Thailand: Terrorism Is Good For Business


February 8, 2010: The government believes it will crush the Islamic terrorist movement in the south this year. This will be done using a combination of economic investment (to create jobs) and better policing (to detect and arrest the terrorists). The main thing the government has going for it down there is the Moslem population tiring of the violence, and the disruption to their lives. More tips from the Moslem civilians has made it more difficult for the Islamic radicals to operate. The criminal gangs are getting tired of the increased police and army presence, which is bad for business (smuggling, drugs and prostitution). The gangsters have aided the Islamic radicals, but that seems to be changing.

The Defense Ministry procurement officials are on the defensive because of the purchase of over 500 GT200 bomb detectors (for $42,000 each) that use the same cheap and untested technology found in similar devices (ADE 651) sold to Iraq. Britain, where these devices are from, is investigating the manufacturers for fraud. It's believed that the devices cost less than $10 to build, and a lot of the purchase price goes back to the government officials who approve the purchase. You get away with scams like this if there are few actual bombs going off (this is the case in Iraq and Thailand), and you can insure that no one actually tests the device (a real test, not a fake one). Now the device is being tested in Thailand. In Britain, scientists tested this tech and found it to be a fraud.

February 6, 2010: In two incidents, a soldier and an Islamic terrorist were killed in the south.

February 5, 2010: Bowing to foreign pressure, the government has halted the return of several thousand tribal refugees to Myanmar. These were among about 3,000 Karen tribal people who fled across the border last June to escape an Myanmar army offensive. There are already 140,000 Myanmar refugees (mostly tribal people who have been fighting the government for generations) living in Thai refugee camps, and the Thais don't want any more.

January 29, 2010: In the south, a soldier was killed as he prayed in a mosque. This sort of thing, murder in a place of worship, has lost the Islamic radicals a lot of support from the Moslem civilians they say they are fighting for.

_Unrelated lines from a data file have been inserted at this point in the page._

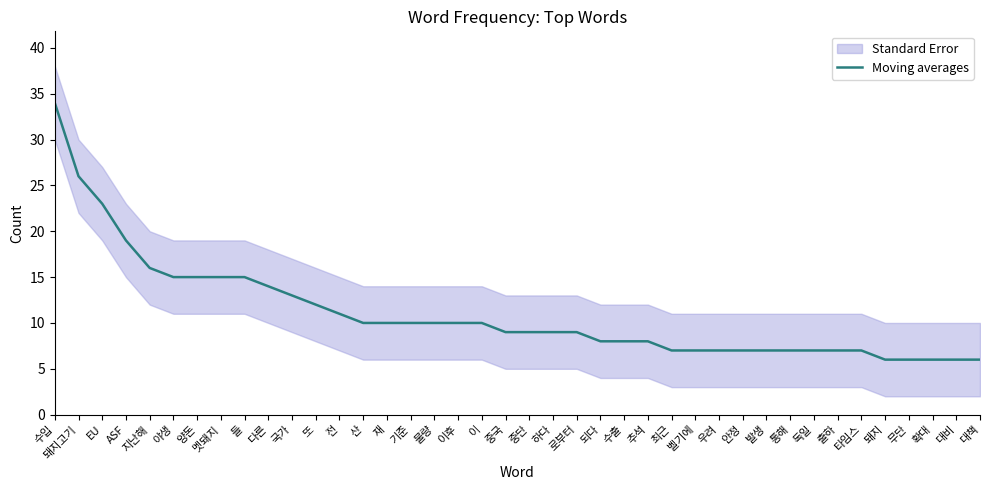

Is it true that the value at 안정 is 12?

False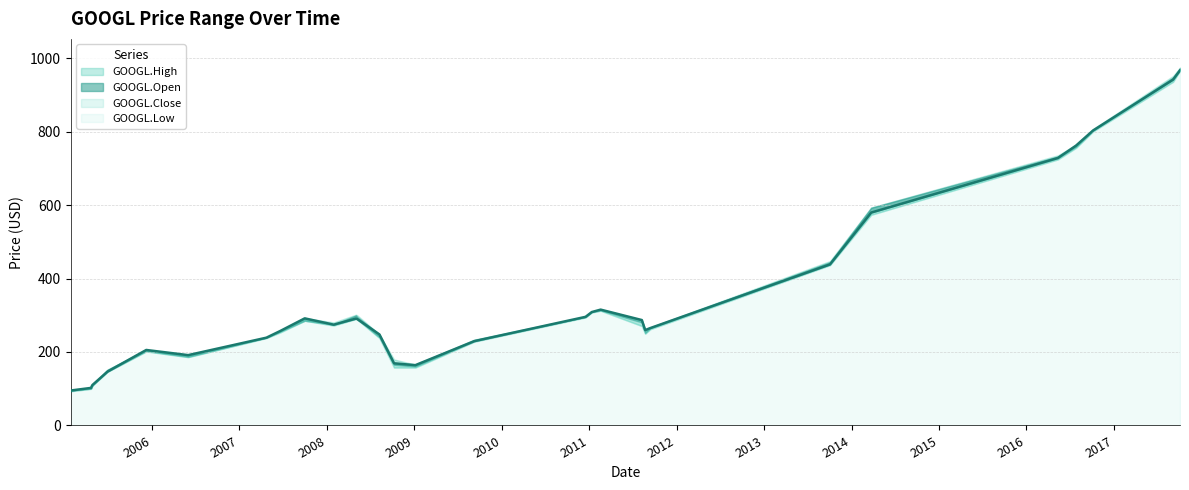

True or false: GOOGL.Open has a value of 140.2 at 2007-04-24.

False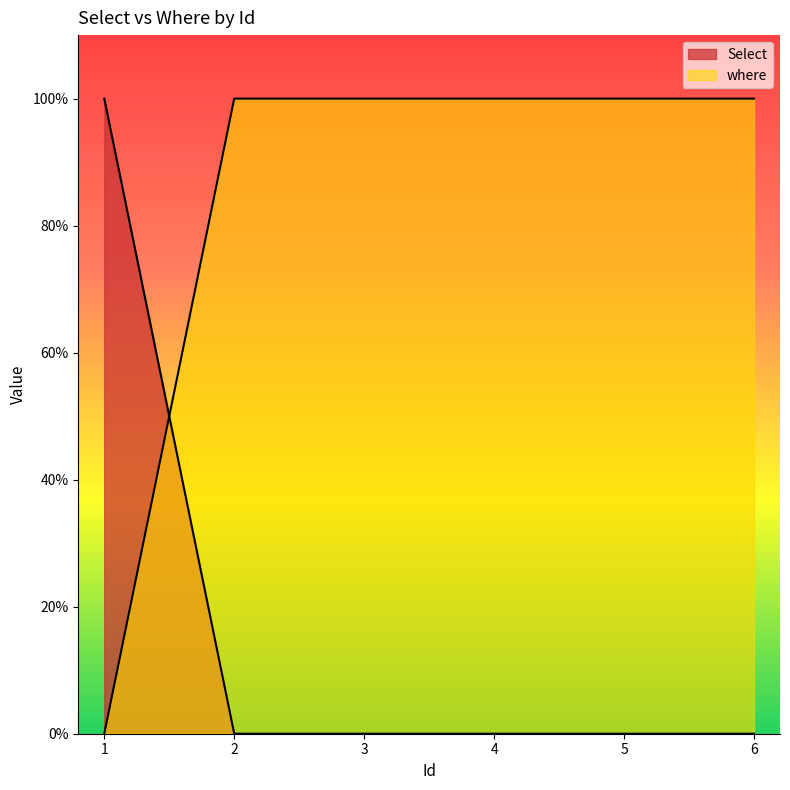

At which category is the sum across all series the highest?

1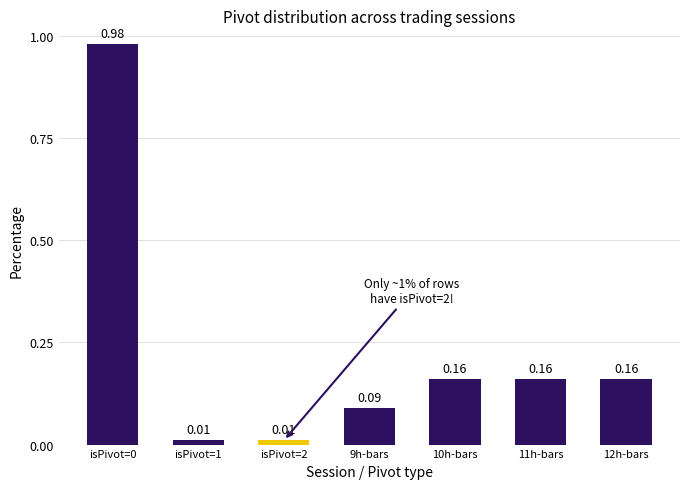

Count the number of categories in the chart.

7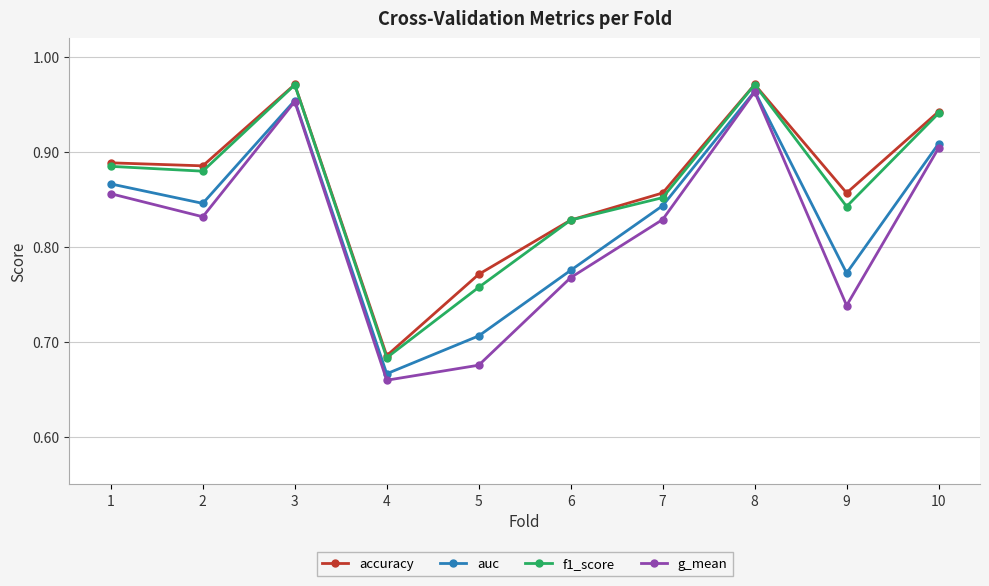

Count the auc values in the range 0 to 1.

10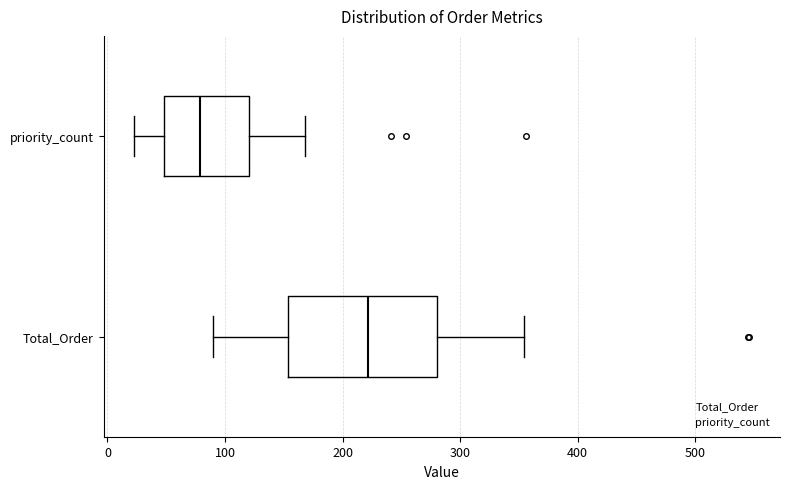

Reading bottom to top, read every box against the x-axis: the position of its median line, the range the box covers, and the ends of its whiskers. The values are not printed on the chart, so give them approximately, as read against the axis.

Total_Order: median 220, box 150 to 280, whiskers 90 to 350
priority_count: median 80, box 50 to 120, whiskers 20 to 170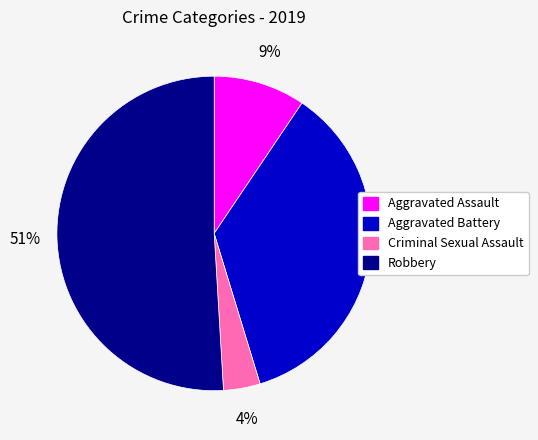

True or false: Aggravated Battery accounts for 28% of the total.

False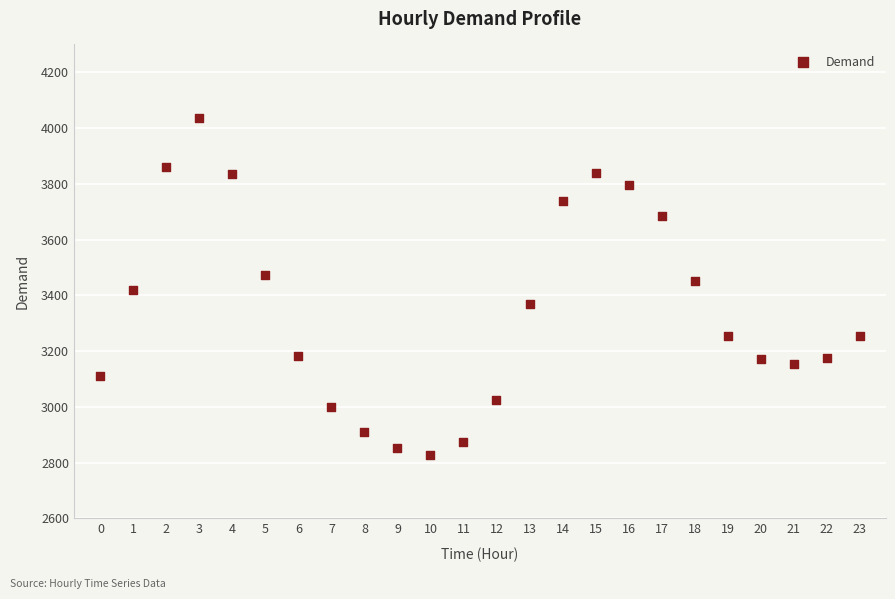

What is the range of Y values (max minus min)?

1210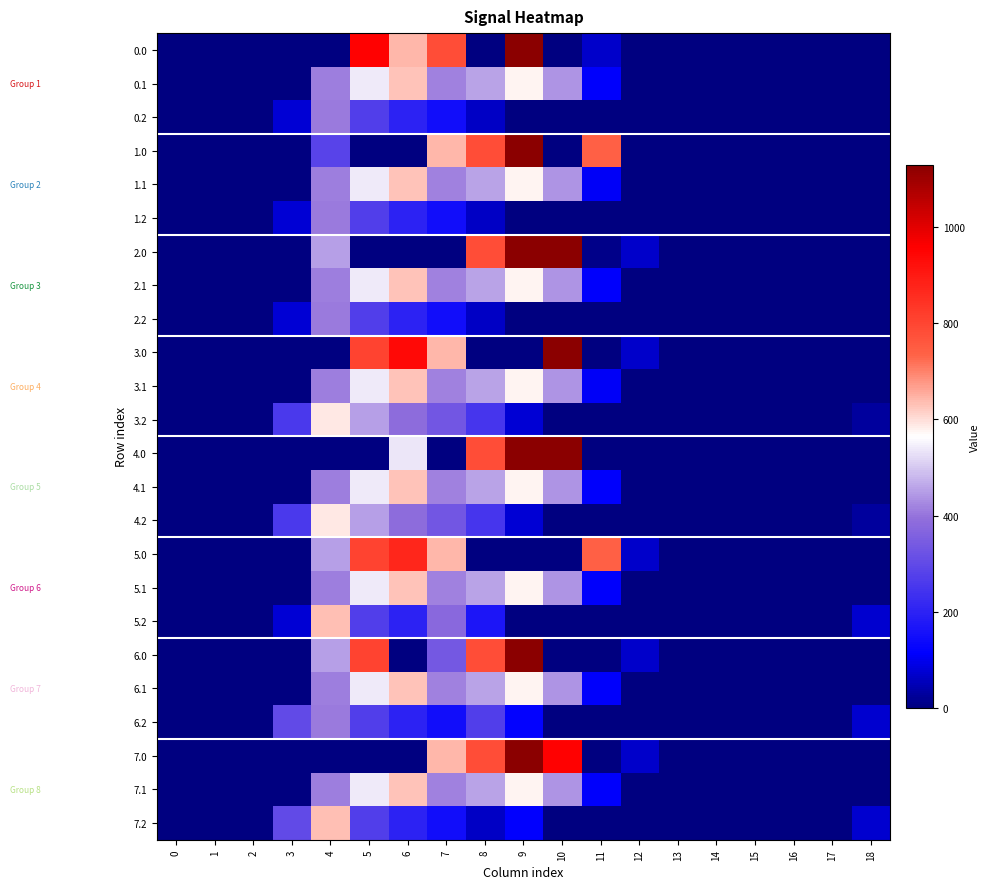

What is the total value across all series at 8?

8766.8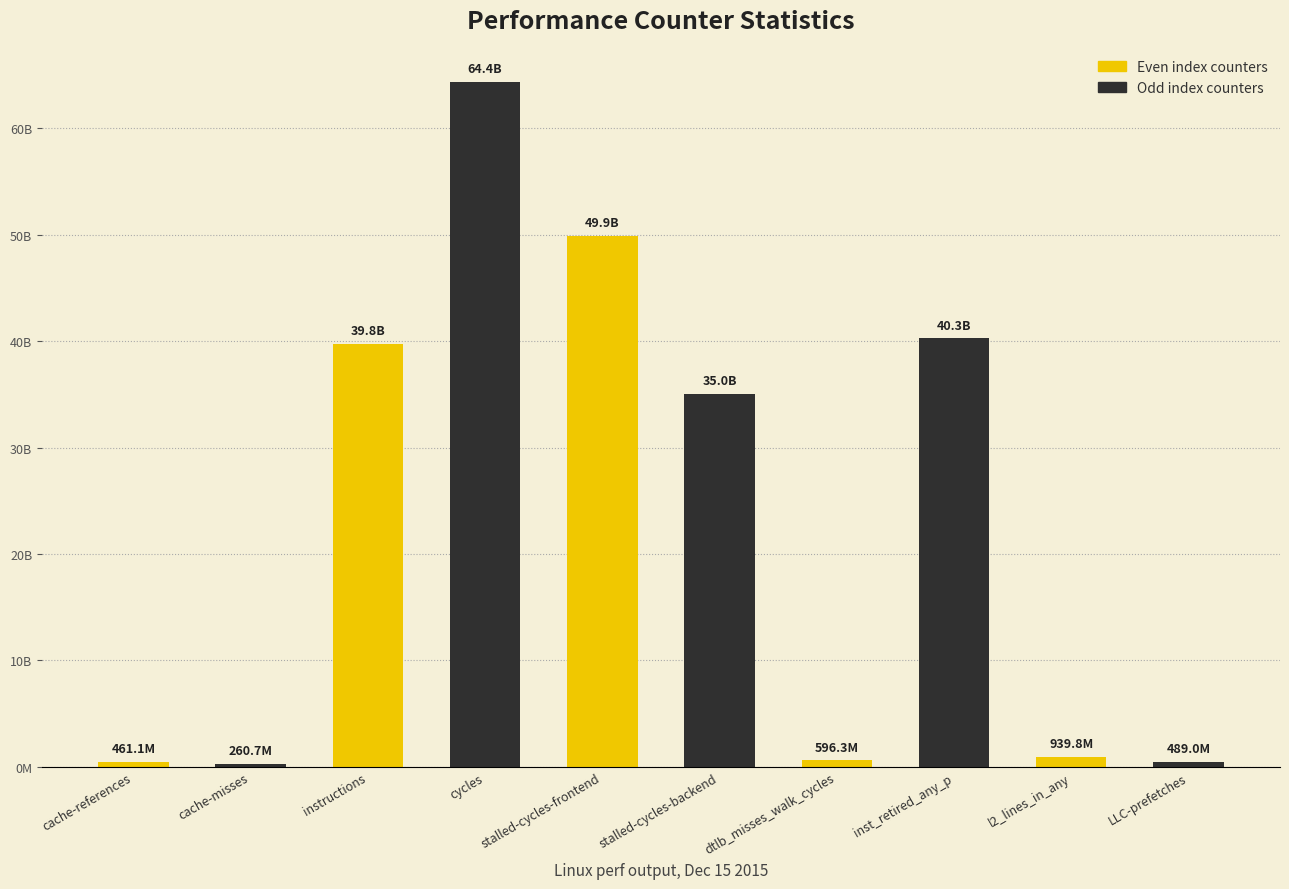

What is the greatest value displayed?

64386698572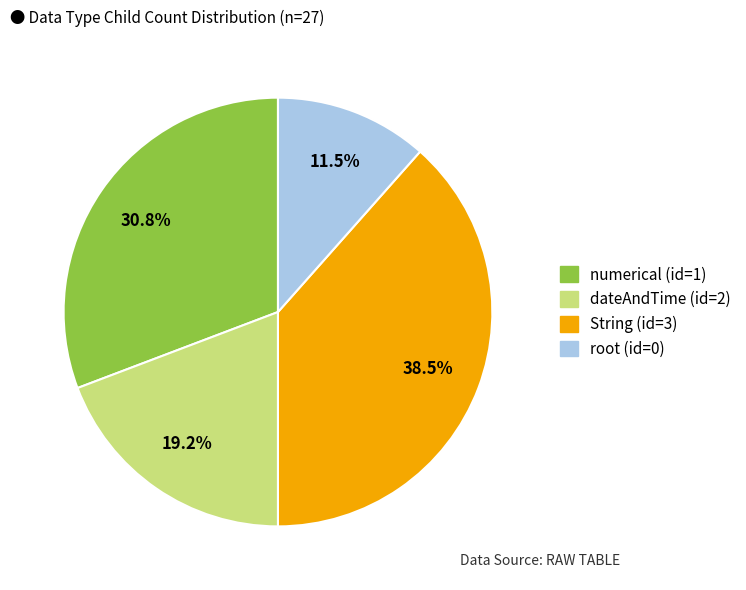

Is there any slice that represents more than half of the pie?

No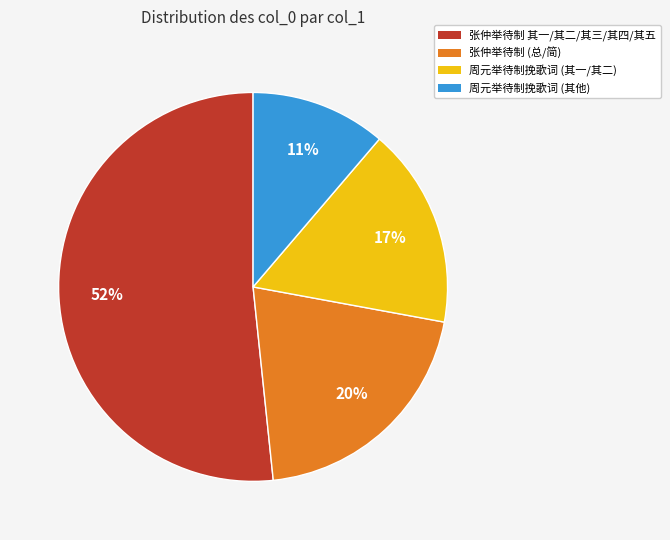

What is the smallest slice in the pie chart?

周元举待制挽歌词 (其他)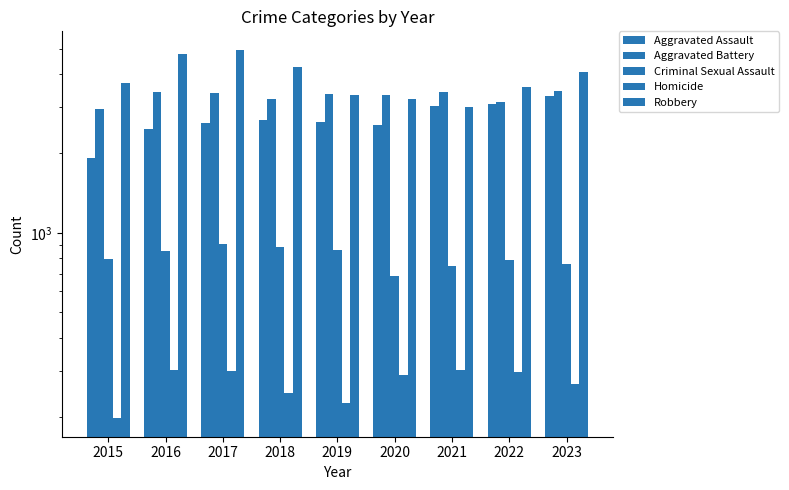

Reading right to left, extract all data points from this chart.

Aggravated Assault: 3311	3080	3030	2573	2630	2689	2604	2472	1926
Aggravated Battery: 3447	3141	3410	3336	3348	3224	3393	3417	2947
Criminal Sexual Assault: 761	790	748	687	862	885	911	851	798
Homicide: 268	297	303	288	227	246	298	301	198
Robbery: 4066	3577	2993	3207	3328	4246	4946	4752	3710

The armed stalemate with Cambodia, over who shall control what territory around a 1300 year old temple on the border, got hot when Thai and Cambodian troops exchanged fire for a few minutes, leaving a Thai soldier dead. Elsewhere, the Thai government concluded that the Il-76 air transport flight from North Korea, and its 40 tons of arms, that was seized in December, was headed for Iran.

January 24, 2010: Cambodian and Thai troops patrolling the border, near a disputed temple, briefly exchanged fire. There were no casualties.